Briefing
Considerations for the ReFuelEU aviation trilogue
This briefing paper assesses the differences between the European Commission proposal for a ReFuelEU aviation regulation and the European Parliament and the Council of European Union’s amendments. It identifies which proposals would increase low-greenhouse gas (GHG) compliance options and reduce GHG emissions. The assessment finds that the Commission’s original proposal for a sustainable aviation biofuel definition would provide more GHG savings compared to the Parliament and Council amendments because it would only qualify advanced biofuels with lower lifecycle emissions. However, a cap on the oily feedstocks found in Annex IX, B would help reduce fraud risk and would help to direct investment to the nascent advanced biofuel industry.
The Parliament’s proposal to expand the sustainable aviation fuel (SAF) definition to include electrolysis hydrogen and renewable electricity would encourage investment and innovation in these zero emission technologies for the aviation sector, increasing zero-carbon compliance options. Expanding the definition of synthetic fuels to include these fuels would also mean that the ambition of the synthetic aviation fuel submandate can be increased.

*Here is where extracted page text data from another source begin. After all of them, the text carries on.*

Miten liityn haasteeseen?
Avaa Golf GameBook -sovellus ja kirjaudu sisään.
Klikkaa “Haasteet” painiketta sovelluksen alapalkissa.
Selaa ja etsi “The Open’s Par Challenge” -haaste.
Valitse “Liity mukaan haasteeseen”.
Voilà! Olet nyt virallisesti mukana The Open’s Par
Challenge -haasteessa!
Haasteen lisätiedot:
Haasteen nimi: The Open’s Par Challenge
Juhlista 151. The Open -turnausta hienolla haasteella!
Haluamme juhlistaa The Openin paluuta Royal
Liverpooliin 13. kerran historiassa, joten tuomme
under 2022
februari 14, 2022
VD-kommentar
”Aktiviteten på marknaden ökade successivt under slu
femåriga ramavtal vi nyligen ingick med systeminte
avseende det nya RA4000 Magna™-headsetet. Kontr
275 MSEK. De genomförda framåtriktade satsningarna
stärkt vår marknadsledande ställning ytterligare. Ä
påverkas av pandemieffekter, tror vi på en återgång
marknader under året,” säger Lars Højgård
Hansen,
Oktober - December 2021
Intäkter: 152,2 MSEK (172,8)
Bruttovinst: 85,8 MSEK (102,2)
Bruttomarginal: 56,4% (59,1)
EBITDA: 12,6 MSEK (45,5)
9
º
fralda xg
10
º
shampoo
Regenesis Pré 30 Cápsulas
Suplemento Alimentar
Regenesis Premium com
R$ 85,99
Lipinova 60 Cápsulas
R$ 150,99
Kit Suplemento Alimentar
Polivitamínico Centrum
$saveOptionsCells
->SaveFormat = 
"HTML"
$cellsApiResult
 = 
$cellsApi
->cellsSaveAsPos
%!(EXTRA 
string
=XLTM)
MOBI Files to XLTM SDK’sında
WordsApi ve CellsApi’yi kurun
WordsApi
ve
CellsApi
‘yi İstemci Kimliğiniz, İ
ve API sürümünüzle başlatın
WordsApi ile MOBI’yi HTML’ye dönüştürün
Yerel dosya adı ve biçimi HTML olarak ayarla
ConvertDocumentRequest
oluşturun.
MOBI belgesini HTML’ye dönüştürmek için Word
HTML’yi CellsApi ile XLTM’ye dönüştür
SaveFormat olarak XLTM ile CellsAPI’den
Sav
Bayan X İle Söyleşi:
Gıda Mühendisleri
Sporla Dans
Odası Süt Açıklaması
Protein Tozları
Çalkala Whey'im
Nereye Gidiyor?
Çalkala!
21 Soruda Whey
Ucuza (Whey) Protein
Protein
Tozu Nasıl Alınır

The inclusion of low-carbon fuels in ReFuelEU, namely hydrogen produced from fossil fuel and its derivatives, could risk significantly undermining the ambition of the regulation due to upstream methane leakage and poor carbon capture and storage. Only fuel pathways that utilize green hydrogen produced from renewable electricity can provide the GHG reductions that policymakers seek in the aviation sector with certainty.